# How long does P & K last



## Big Boy Stan (Aug 27, 2020)

I received the following result from my soil test in August showing my P and K levels in a good place. How long can I expect the them to stay in the good zone without adding any to the soil? Will I need to add P & K in the spring or any time in 2022? Or just stay with a pure N fertilizer?


----------



## Lawn Noob (Jul 26, 2020)

Do another test early spring and then you'll know.


----------



## Mightyquinn (Jan 31, 2017)

Phosphorus doesn't usually get depleted from the soil too fast and is pretty stable for the most part. Potassium on the other hand is the second most used nutrient behind Nitrogen and can get used up but I assume you are mulch mowing your clippings back into the lawn which helps supply Potassium back to the soil and roots. So your numbers may not go down all that fast. I wouldn't worry about it and just get another soil test done about this time next year to see where you are at and if the numbers have changed significantly.


----------



## g-man (Jun 15, 2017)

If you mulch mow, the values will stay there for a while. You could re test your soil in 3 yrs.

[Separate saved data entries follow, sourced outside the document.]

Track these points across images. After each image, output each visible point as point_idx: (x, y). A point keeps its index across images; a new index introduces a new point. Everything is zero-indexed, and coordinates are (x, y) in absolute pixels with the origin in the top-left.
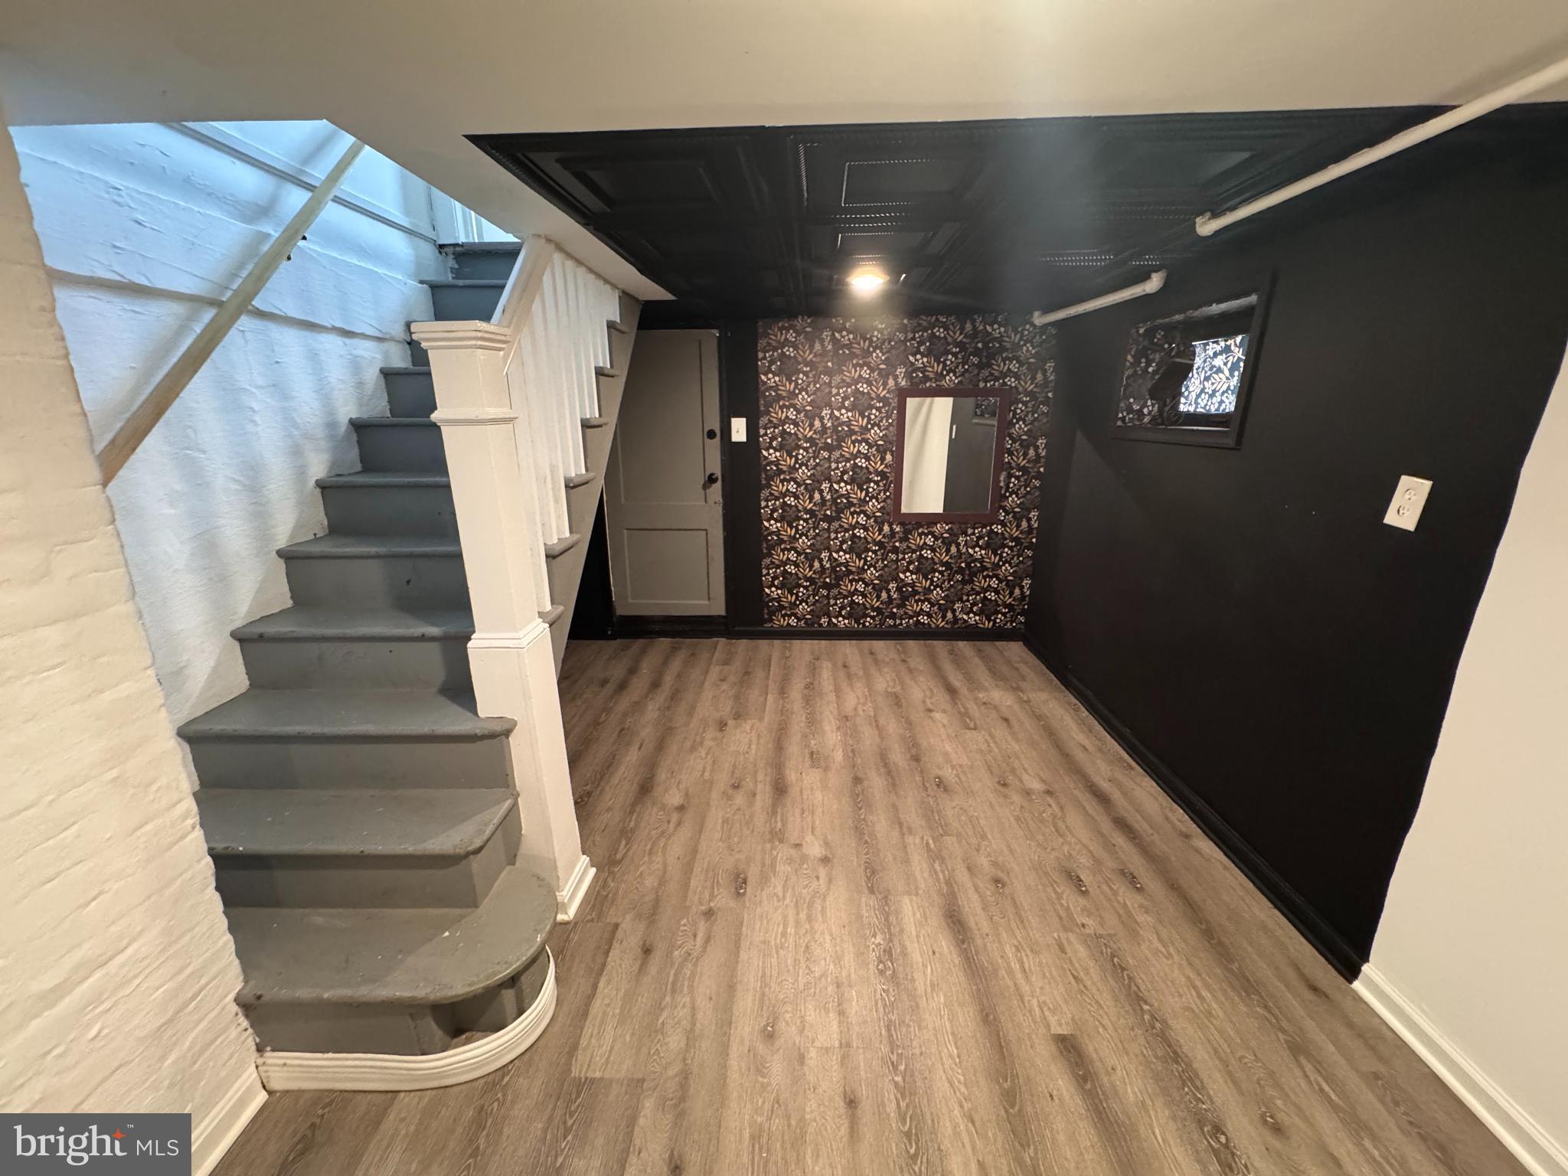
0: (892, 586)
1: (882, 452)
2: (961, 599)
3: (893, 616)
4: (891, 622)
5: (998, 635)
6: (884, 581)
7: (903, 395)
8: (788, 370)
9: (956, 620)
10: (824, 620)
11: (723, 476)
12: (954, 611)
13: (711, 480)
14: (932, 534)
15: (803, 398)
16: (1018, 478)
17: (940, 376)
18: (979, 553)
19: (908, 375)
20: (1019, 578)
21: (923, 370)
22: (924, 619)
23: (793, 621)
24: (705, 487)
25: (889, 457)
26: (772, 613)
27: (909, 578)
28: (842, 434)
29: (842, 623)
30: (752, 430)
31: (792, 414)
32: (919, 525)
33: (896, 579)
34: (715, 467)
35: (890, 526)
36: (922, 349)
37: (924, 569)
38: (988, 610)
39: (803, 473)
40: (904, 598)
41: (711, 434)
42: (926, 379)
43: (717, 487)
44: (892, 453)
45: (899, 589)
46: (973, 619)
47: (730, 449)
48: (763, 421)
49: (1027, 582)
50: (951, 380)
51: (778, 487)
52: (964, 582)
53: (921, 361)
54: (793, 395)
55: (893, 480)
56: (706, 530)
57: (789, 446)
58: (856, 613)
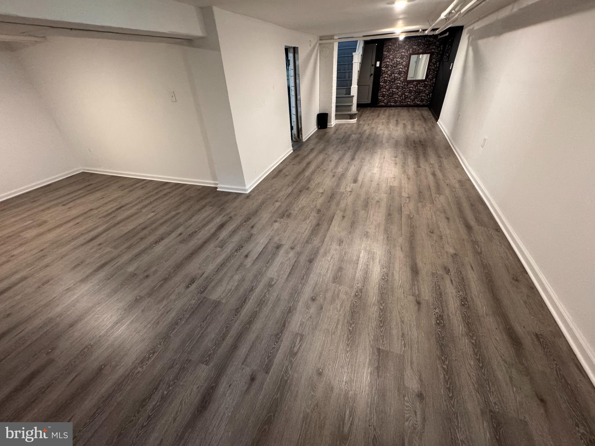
0: (403, 96)
1: (405, 67)
2: (417, 98)
3: (403, 102)
4: (402, 104)
5: (423, 106)
6: (402, 95)
7: (411, 55)
8: (389, 51)
9: (415, 103)
10: (389, 104)
11: (374, 74)
12: (415, 101)
13: (372, 75)
14: (413, 84)
15: (391, 56)
16: (432, 71)
17: (419, 50)
18: (422, 88)
19: (412, 50)
20: (429, 93)
21: (415, 49)
22: (409, 103)
23: (383, 104)
24: (370, 76)
25: (406, 68)
26: (379, 102)
27: (407, 94)
28: (398, 64)
29: (392, 104)
30: (380, 64)
31: (388, 60)
32: (410, 83)
33: (404, 94)
34: (373, 72)
35: (405, 83)
36: (416, 44)
37: (410, 92)
38: (422, 101)
39: (389, 72)
40: (405, 98)
41: (373, 65)
42: (416, 51)
43: (372, 76)
44: (407, 67)
45: (405, 97)
46: (419, 103)
47: (376, 68)
48: (383, 62)
49: (431, 94)
50: (421, 51)
51: (384, 75)
52: (418, 95)
53: (415, 47)
54: (389, 56)
55: (407, 73)
56: (369, 85)
57: (387, 66)
58: (396, 102)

If you bag, then you are throwing away some of the P and K with your clippings. How much? It depends on how much N you are using, how long your growth season is, etc. Re test in a year to see how much change you get in a season.


----------



## Big Boy Stan (Aug 27, 2020)

Thanks all. I do mulch my clippings (as well as fall leaves) when mowing. I just finished a 2#N/k (4.25# of urea) fall N blitz. 
I'll stick with just N for the spring green up app and see how the lawn performs through the season. If all goes well, I'll skip the 2022 soil test.

Thanks again


----------